No início do acompanhamento, todos os empregados
estavam assintomáticos e não apresentaram alterações no exame
físico ou nos exames complementares. Em junho de 2010, duas
empregadas começaram a queixar-se de dor leve nos antebraços, em
peso, principalmente à direita, que melhorava com o repouso.
Ambas trabalhavam no setor de cadastro de clientes e, nesse
período, haviam sido convocadas para colocar em dia a digitação
de vários documentos até então acumulados, o que lhes demandou
várias horas extras de trabalho.
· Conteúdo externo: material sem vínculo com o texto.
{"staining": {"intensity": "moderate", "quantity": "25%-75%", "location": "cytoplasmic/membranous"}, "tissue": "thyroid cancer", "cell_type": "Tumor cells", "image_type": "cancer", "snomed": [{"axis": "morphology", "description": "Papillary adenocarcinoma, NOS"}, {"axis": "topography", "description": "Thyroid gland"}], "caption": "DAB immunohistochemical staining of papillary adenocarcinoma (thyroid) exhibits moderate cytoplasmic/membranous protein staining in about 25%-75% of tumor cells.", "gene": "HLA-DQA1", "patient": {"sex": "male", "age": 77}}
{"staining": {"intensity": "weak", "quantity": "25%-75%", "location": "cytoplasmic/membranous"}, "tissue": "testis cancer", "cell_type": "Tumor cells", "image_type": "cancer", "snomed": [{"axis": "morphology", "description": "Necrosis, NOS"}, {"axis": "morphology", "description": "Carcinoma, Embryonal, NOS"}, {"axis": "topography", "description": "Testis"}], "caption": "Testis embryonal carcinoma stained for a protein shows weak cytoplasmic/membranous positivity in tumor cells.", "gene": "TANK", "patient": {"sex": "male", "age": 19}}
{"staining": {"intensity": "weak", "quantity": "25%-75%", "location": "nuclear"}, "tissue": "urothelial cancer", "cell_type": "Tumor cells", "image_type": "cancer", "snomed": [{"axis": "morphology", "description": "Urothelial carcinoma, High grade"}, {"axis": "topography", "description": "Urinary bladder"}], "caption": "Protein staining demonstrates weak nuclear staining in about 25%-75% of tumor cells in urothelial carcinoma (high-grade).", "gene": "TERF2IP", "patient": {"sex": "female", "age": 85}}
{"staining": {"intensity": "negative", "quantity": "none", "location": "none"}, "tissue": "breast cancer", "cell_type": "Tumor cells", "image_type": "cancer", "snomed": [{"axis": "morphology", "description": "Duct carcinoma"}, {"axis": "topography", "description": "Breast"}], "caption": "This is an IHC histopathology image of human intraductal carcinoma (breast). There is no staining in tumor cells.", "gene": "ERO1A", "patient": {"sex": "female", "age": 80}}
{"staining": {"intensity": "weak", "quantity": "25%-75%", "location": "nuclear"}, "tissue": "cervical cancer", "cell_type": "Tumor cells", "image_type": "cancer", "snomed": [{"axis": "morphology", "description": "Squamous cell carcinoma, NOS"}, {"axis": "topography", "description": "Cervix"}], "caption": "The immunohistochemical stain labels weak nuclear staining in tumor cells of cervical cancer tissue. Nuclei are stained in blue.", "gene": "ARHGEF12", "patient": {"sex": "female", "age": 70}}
As duas empregadas receberam o
devido tratamento médico e uma delas necessitou afastar-se do
trabalho por uma semana, para repouso e fisioterapia. Nenhuma
delas voltou a apresentar novas queixas até o final do período de
acompanhamento.
No início de 2012, a secretária do escritório decidiu fazer
uma faxina nos arquivos de papel sob sua responsabilidade. Após
alguns dias desempenhando essa tarefa, começou a apresentar dor
na face anterior do ombro direito, com piora durante os
movimentos, principalmente de flexão de antebraço supinado,
associada a esforço. Ao exame clínico, apresentava dor à palpação
na região do sulco umeral.
Os demais empregados da empresa não apresentaram
sintomas osteomusculares durante o período de acompanhamento.
om base nessa situação hipotética, julgue os itens que se seguem.
Para a definição diagnóstica da afecção apresentada pelas duas empregadas que trabalhavam com entrada de dados e apresentaram dor no antebraço, devem ser realizados os testes de Demianoff e de Deyerle.